## YOUR TASKS
1. In the forum post about the holiday light show sequences, how much money does the writer say the charity drive has raised over the past seven years?
2. Write what comes next in the forum post about the holiday light show sequences, picking up after its final line.

# 16\32Ch Seq, AtmosFX, Total FX or Holograms



## gigalights (Oct 19, 2015)

Hello all. this may seem like a strange request but here it goes. I have been running a charity drive during my Halloween and Christmas shows for years. LOR sequences, Blowups, Blow-molds, 50,000+ lights, tons of homemade gizmos and a 120" movie screen. Long story short, I lost half of my digital effects and sequences during my last move. The external drive vanished*faster than a crooked*politicians approval rating. LOL who am I kidding, they are all crooks!! So I am reaching out to my fellow decorating fanatics for a helping hand. I am in need of 32Ch or 16Ch sequences and and AtmosFx Halloween and or Christmas digital projection video's I can get. I had every one AtmosFx*and Total FX put out. I also had a ton of various other digital effects. Any help would be appreciated as I want to keep my charity drive going. Over the past 7 years we have raised well over $20,000 dollars for various local charities. I want to keep the spirit of giving alive in my community and keep my charity moving full steam ahead. %100 of the donations go to the selected charity. My family pays for all of the related costs of running the show. Any help would be MUCH appreciated.*

Thank you

God Belss

Brian

PS: IF anyone knows of someone selling LOR boxes at a cheap price please let me know. Another casualty of the move. My spare box got DROPPED!!* Was a sad day!

## EXTRACTED INFORMATION
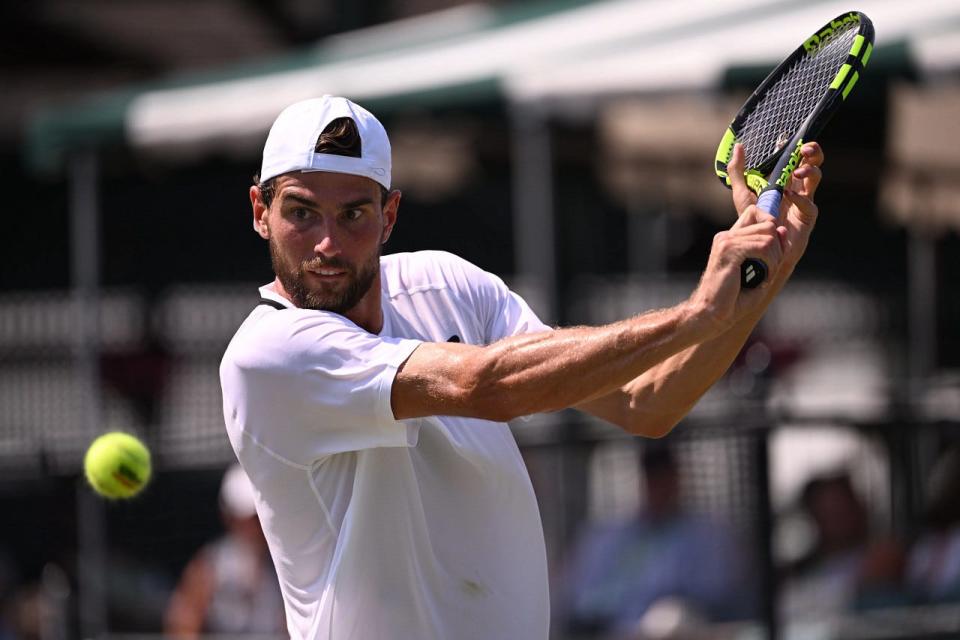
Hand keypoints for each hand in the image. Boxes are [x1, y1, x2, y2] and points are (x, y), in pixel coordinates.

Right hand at [690, 196, 783, 333]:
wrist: (710, 315)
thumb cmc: (732, 300)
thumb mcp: (760, 272)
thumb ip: (772, 250)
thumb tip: (783, 230)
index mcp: (730, 238)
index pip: (756, 212)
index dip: (773, 228)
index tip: (773, 253)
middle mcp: (727, 235)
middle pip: (769, 223)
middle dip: (778, 248)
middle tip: (769, 270)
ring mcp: (726, 241)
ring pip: (770, 236)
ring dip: (775, 259)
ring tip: (764, 277)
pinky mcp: (729, 250)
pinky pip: (764, 246)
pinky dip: (770, 264)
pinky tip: (761, 278)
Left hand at [728, 142, 823, 268]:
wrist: (758, 249)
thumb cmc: (754, 221)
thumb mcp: (742, 193)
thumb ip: (738, 172)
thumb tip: (738, 146)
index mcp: (785, 180)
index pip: (799, 159)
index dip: (802, 148)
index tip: (797, 142)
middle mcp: (797, 188)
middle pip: (813, 165)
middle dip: (813, 154)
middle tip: (805, 150)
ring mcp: (803, 203)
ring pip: (816, 180)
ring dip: (810, 172)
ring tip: (798, 171)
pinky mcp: (805, 219)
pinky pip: (809, 206)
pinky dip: (801, 199)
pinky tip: (790, 195)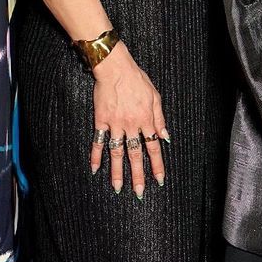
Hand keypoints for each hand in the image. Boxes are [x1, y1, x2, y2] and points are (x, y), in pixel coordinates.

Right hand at [90, 45, 167, 197]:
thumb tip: (166, 137)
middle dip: (138, 175)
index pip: (154, 147)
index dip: (157, 164)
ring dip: (117, 172)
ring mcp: (115, 124)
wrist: (115, 68)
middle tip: (139, 193)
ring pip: (117, 153)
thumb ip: (160, 118)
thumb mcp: (155, 96)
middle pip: (136, 155)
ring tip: (118, 188)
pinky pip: (98, 142)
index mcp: (147, 120)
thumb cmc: (137, 79)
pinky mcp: (101, 121)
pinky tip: (95, 169)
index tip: (159, 179)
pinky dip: (96, 156)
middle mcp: (132, 125)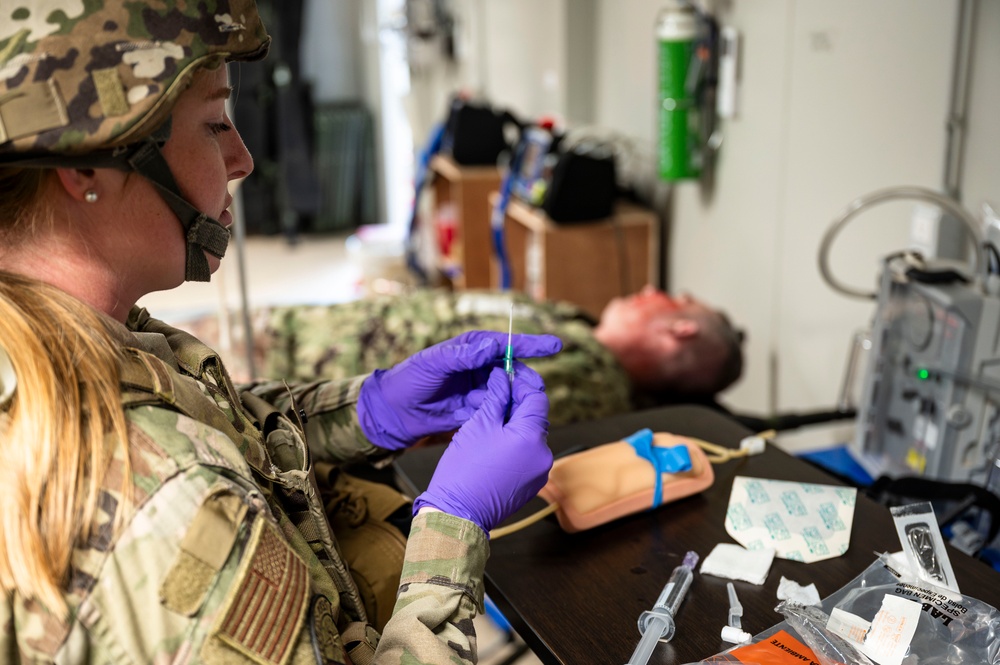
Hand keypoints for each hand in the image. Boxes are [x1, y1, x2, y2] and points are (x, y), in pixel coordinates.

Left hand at [357, 330, 560, 449]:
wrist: (392, 413)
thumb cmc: (409, 380)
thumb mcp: (434, 364)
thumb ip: (462, 356)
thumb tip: (490, 346)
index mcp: (470, 349)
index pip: (505, 344)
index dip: (531, 344)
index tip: (554, 345)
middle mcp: (478, 367)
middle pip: (512, 370)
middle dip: (526, 378)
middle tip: (537, 387)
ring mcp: (478, 389)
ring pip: (507, 391)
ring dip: (517, 398)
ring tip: (526, 405)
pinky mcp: (475, 410)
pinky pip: (497, 410)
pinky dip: (506, 414)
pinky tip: (514, 419)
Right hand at [413, 366, 552, 533]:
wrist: (458, 514)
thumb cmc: (465, 469)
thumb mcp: (479, 425)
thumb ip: (496, 397)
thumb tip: (503, 377)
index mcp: (532, 437)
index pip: (537, 397)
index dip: (521, 382)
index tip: (506, 374)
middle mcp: (543, 455)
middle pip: (535, 416)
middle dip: (517, 402)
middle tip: (495, 392)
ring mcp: (539, 471)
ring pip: (530, 436)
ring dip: (514, 423)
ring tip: (490, 416)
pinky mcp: (530, 483)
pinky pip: (527, 454)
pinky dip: (514, 443)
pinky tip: (493, 440)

## ANSWER LIST
1. Well over $20,000.

2.
----------



## ozaz (Apr 26, 2016)

for LOR sequences the best place to get them is on the LOR forum


----------



## debbiedowner67 (Sep 13, 2015)

I lost my Atmos FX projections when my computer crapped out. I emailed them and explained the situation. They seen I had purchased them and resent me the link to download them again. 

Atmos is great and I will never purchase from anyone else.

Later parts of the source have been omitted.